Man convicted of defrauding at least 14 Utah disabled people loses appeal

Tuesday , February 06, 2018 - 5:00 AM

SALT LAKE CITY — The Utah Court of Appeals has upheld eight felony convictions against a man who prosecutors said diverted $11,000 from disabled clients over a two-year period and used the money for personal purchases, including a Las Vegas vacation, concert tickets, televisions, jewelry and expensive shoes.

Attorneys for Jordan Jack, 32, citing double jeopardy concerns, argued to the Appeals Court that a second-degree felony communications fraud charge should have been merged with seven third-degree felony charges of exploitation of a vulnerable adult.

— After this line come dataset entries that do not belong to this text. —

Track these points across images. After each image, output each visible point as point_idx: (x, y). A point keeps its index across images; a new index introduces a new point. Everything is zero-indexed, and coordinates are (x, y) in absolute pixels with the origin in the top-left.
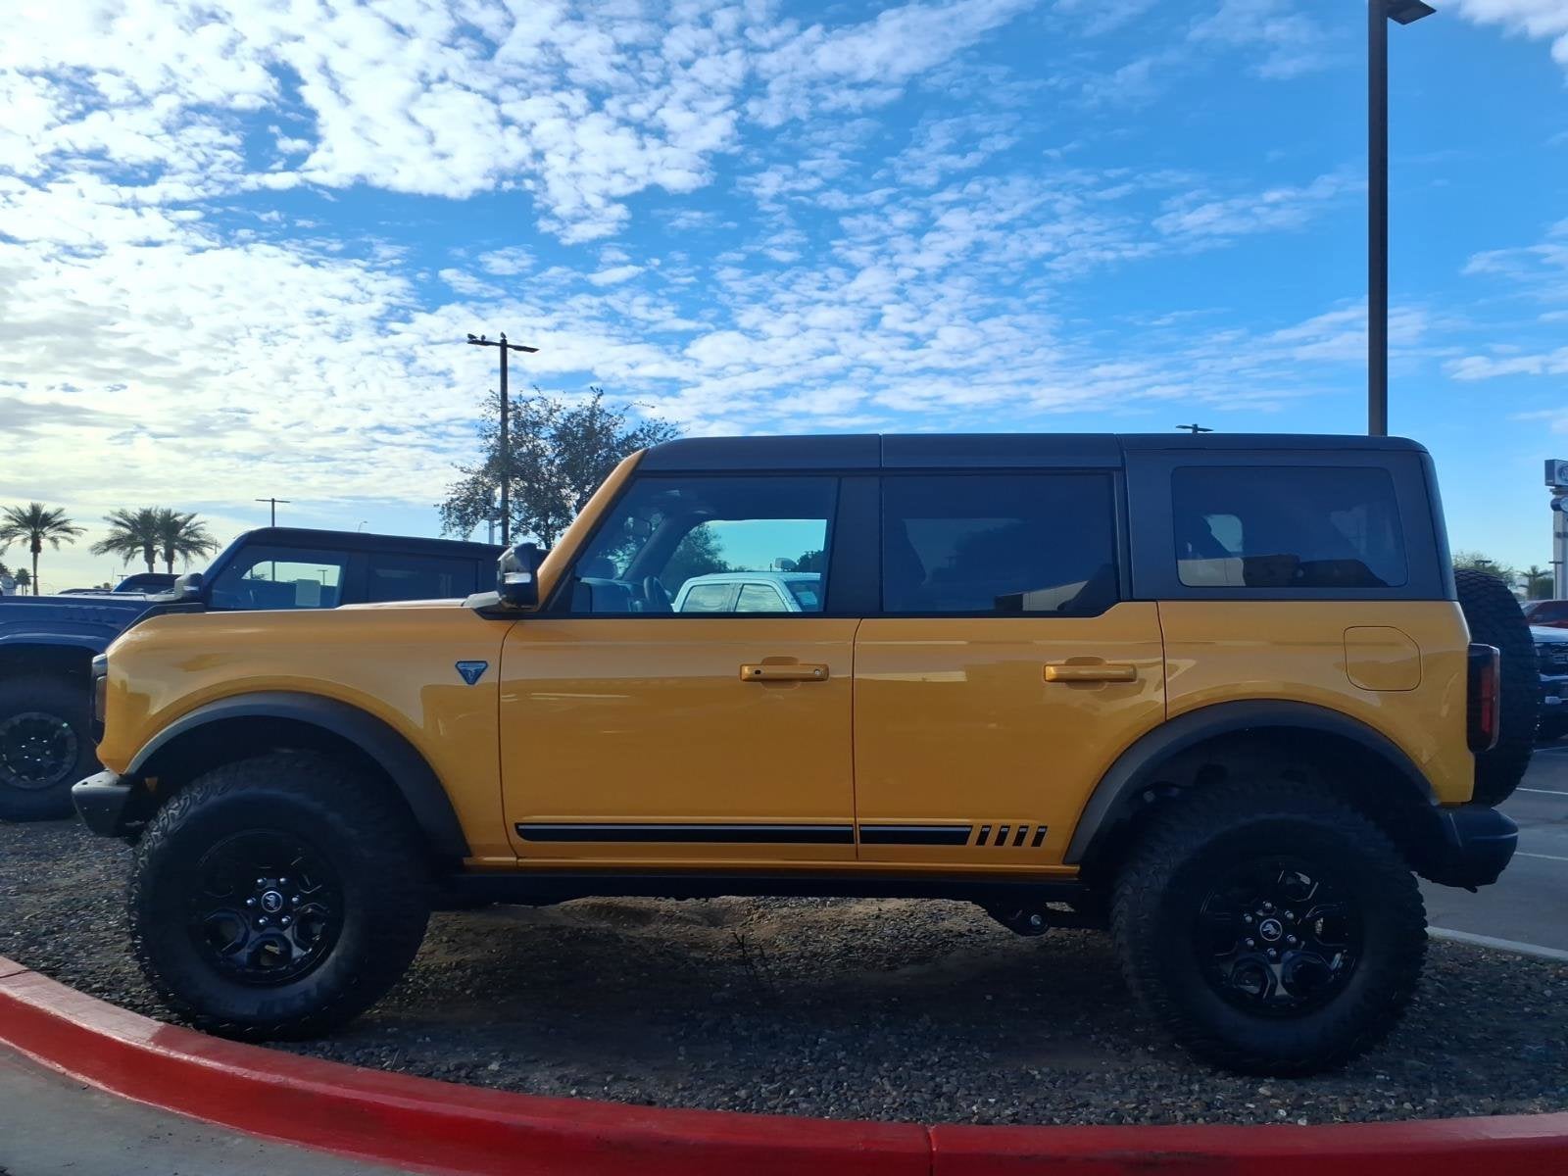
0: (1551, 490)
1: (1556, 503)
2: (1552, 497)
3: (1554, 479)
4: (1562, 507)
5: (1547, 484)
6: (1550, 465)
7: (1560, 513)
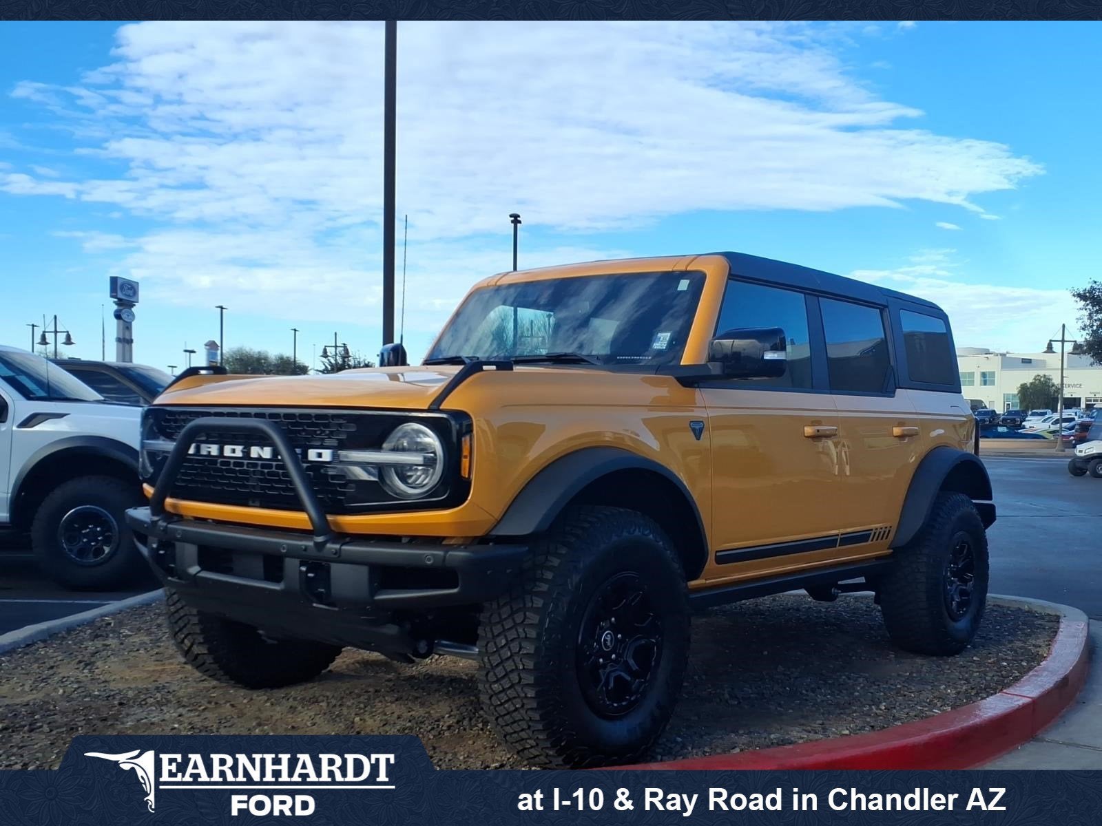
0: (114, 302)
1: (118, 313)
2: (115, 307)
3: (116, 292)
4: (123, 317)
5: (112, 297)
6: (114, 280)
7: (121, 321)
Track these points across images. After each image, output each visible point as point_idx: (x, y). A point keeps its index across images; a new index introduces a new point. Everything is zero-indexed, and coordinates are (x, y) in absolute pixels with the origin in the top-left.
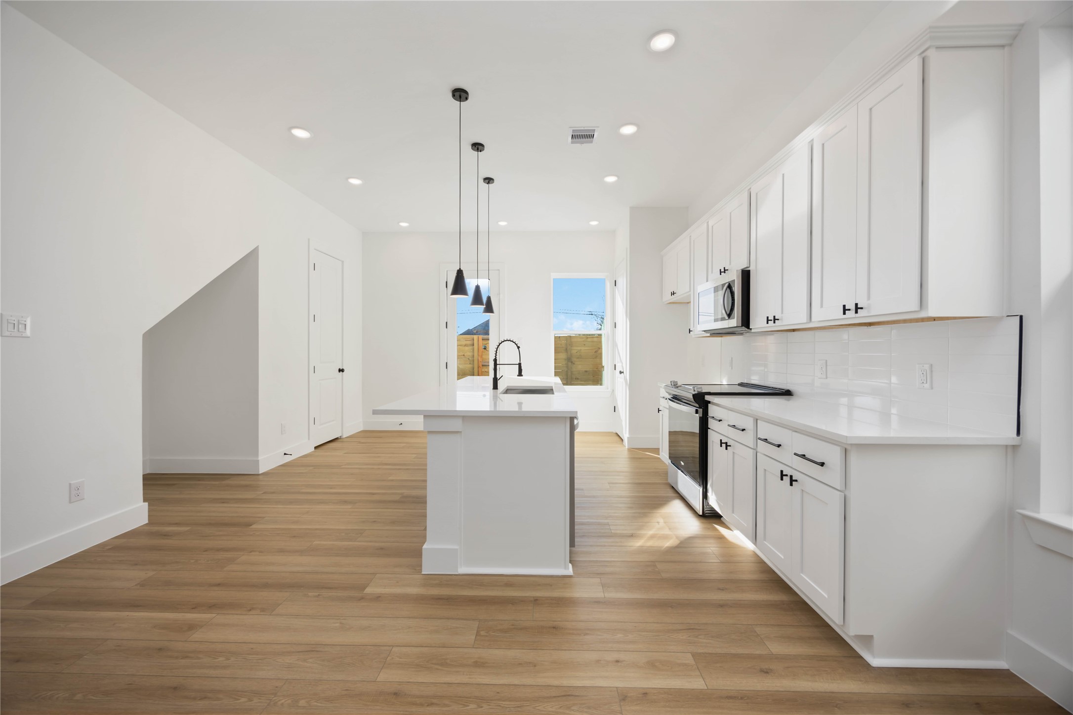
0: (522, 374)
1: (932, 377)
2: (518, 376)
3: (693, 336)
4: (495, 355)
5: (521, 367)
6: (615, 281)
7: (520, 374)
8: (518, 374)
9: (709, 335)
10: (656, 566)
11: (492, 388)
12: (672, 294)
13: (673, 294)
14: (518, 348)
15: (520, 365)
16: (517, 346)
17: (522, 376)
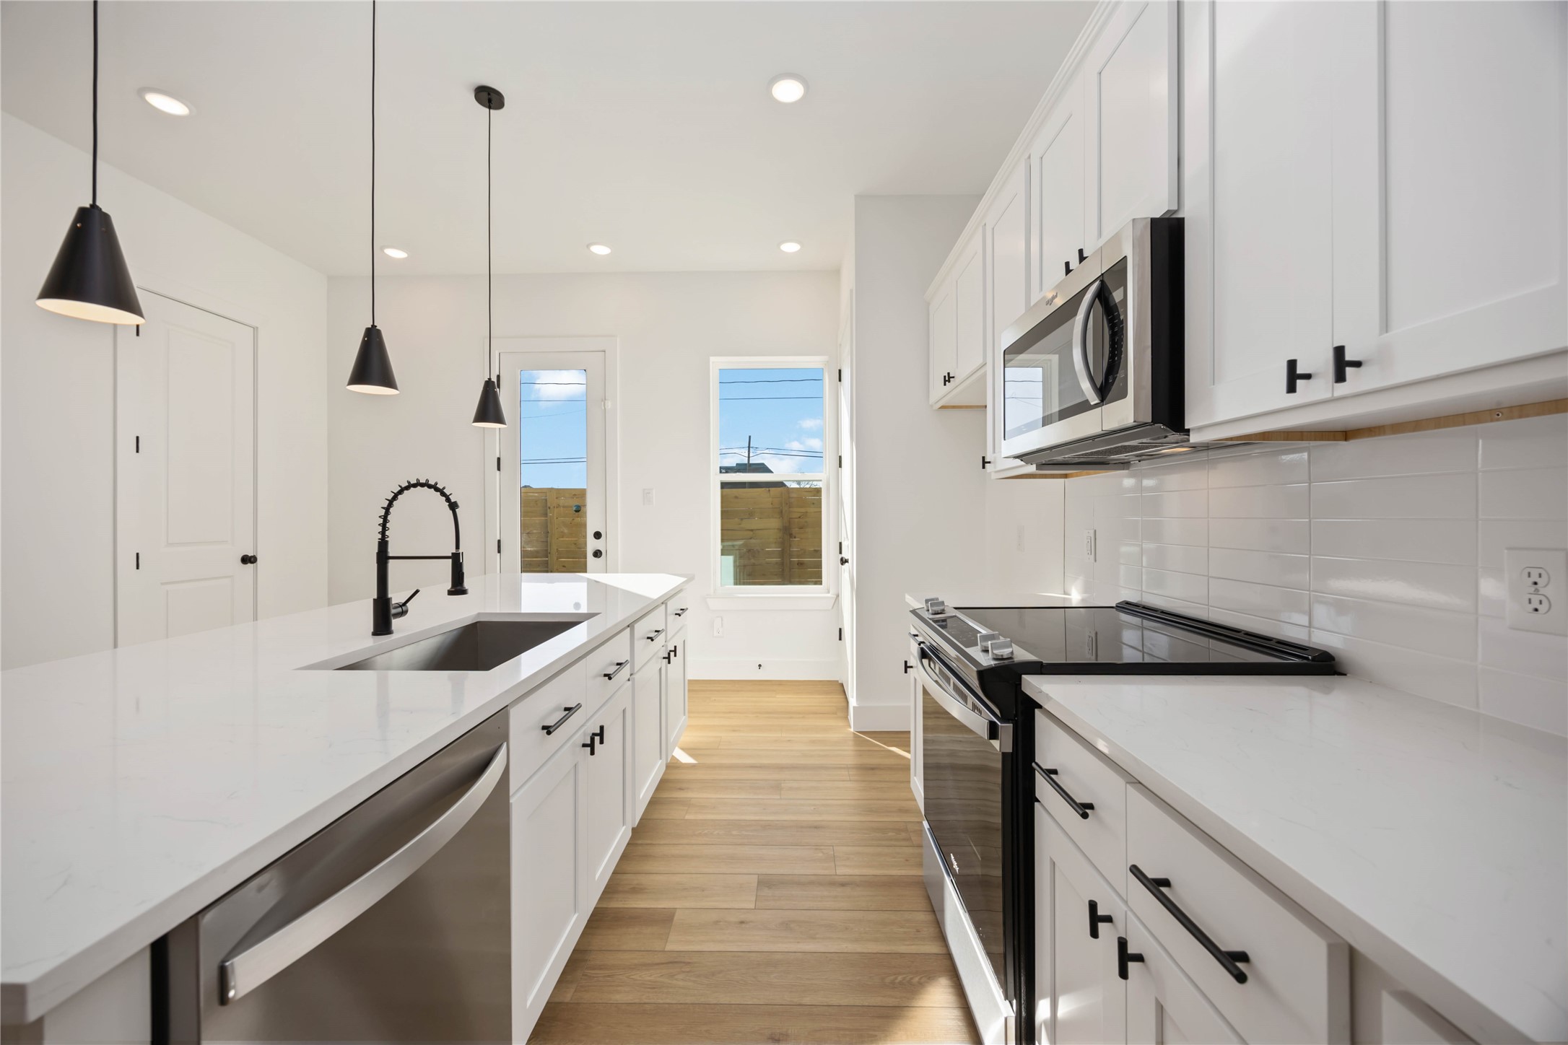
0: (465, 585)
2: (450, 593)
3: (994, 476)
4: (379, 529)
5: (461, 565)
6: (840, 371)
7: (458, 588)
8: (449, 586)
9: (1032, 469)
11: (372, 630)
12: (945, 381)
13: (948, 379)
14: (453, 506)
15: (457, 558)
16: (448, 500)
17: (464, 592)
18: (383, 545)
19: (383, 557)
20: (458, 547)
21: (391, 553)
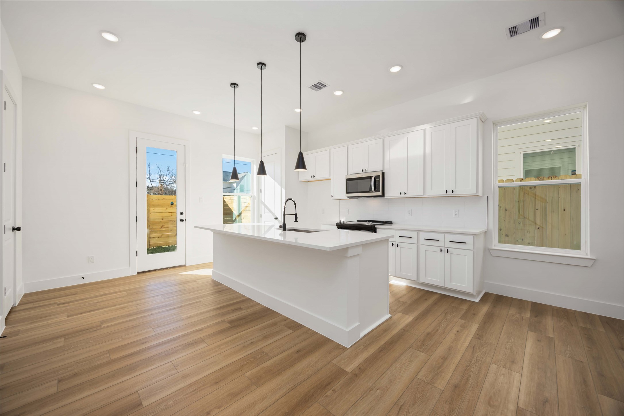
0: (298, 220)
1: (459, 214)
2: (295, 221)
4: (284, 209)
7: (296, 221)
10: (400, 301)
14: (295, 204)
15: (296, 215)
16: (294, 202)
17: (297, 221)
18: (284, 212)
19: (284, 215)
20: (296, 212)
21: (286, 214)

RELATED: Employee of care service allegedly stole from disabled clients

But in its Thursday, Feb. 1, 2018, opinion, the court said 2nd District Judge Ernie Jones of Ogden correctly allowed the separate charges. The court pointed out that the communications fraud charge encompassed fraud committed against seven additional victims.

In a probable cause statement in October 2014, a Utah Attorney General’s Office investigator said Jack devised a scheme to siphon money from the accounts of people with disabilities. The crimes occurred in 2012-14 while Jack worked for Chrysalis, an Orem-based company that provided a money management system for clients of the Utah Division of Services for People with Disabilities.

According to court documents, Jack created phony receipts and false account statements to conceal the diversions, but personnel in Chrysalis’ Riverdale office, which serves clients in Weber and Davis counties, noticed discrepancies. State investigators said they found evidence that at least 14 people’s funds were stolen.

Jones convicted Jack in a bench trial in August 2015. On Oct. 21 of that year, Jones sentenced the Clearfield man to seven terms of 0-5 years in prison on the exploitation convictions and 1-15 years on the fraud charge. But the judge suspended all eight prison terms and sentenced Jack to 180 days in jail.

Jack also is serving 36 months of probation. Court records show he has paid back the $11,394 in restitution ordered by Jones.

Efforts to contact Jack’s attorney, Rudy Bautista, were not immediately successful Monday.